Pushing processing to processors on the network card is also the goal of the work by Pismenny et al. (2021). However, instead of doing all the processing of the lower layers of the network stack on the card, the authors propose a combined software/NIC architecture where some of the processing takes place on the CPU and the rest on the NIC. All processing that is done on the CPU no longer needs to be done by the card. Others, instead, aggressively optimize the software to ensure as much of the processing as possible can be done from the L1 and L2 caches to allow 100 Gbps processing without coprocessors on the network card (Farshin et al., 2021).
Performance is also important in storage systems.
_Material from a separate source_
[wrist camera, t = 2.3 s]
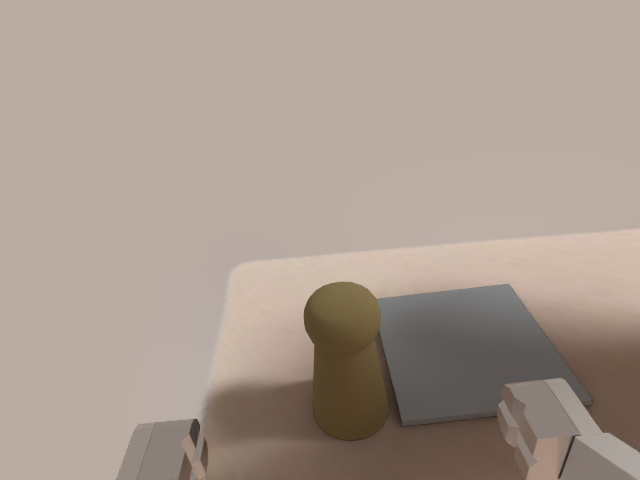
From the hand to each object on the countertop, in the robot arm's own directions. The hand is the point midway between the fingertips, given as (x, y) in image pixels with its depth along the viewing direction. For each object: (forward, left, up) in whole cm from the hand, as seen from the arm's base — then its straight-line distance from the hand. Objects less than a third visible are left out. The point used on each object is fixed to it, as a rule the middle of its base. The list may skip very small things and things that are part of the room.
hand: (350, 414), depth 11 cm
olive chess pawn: (-1, -14, -19) cm, 24 cm away
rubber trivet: (-11, -19, -19) cm, 29 cm away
With fast storage devices, the host-level I/O is increasingly a bottleneck for data-intensive computing. The need to improve I/O performance requires optimizations that involve the page cache maintained by the kernel as well as the access to the storage devices (Papagiannis et al., 2021). As we have seen, memory mapped I/O is efficient if the file data is in memory, but if not, the data has to be brought in and some existing data evicted. Doing so is expensive, and not flexible (decided once and for all by the kernel’s policy.
As in all chapters so far, security is an important concern here also. Unfortunately, researchers have shown that I/O improvements in hardware may offer new opportunities for attackers. A good example is DMA which is good for efficiency, but may allow malicious devices (such as a display cable that has been tampered with) to access memory to which they should not have access (Markettos et al., 2019; Alex et al., 2021). Sometimes a combination of features may create problems. For instance, a CPU feature that allows devices to access caches directly, known as Direct Cache Access, combined with Remote DMA (across the network), allows attackers to launch traditional cache attacks from another machine (Kurth et al., 2020). At the same time, novel CPU features, such as trusted execution environments (TEE), also help to provide stronger security guarantees in I/O by providing I/O libraries inside the TEE (Thalheim et al., 2021).
Finally, power management is a major headache not just for PCs or battery powered devices, but also for large data centers. To help alleviate the pain, data centers use power capping—forcefully limiting the power that a server can use. For instance, if you have 4 MW of power available for your servers and each server can use up to 400 W, you can fit no more than 10,000 servers, even if each server never really uses more than 300 W. By capping the amount of power each server can draw to 300 W, we can pack an additional 3333 servers in our datacenter. Of course, power capping and increasing workloads make it challenging to ensure low latency for those tasks that need it, while providing sufficient throughput for batch jobs (Li et al., 2020).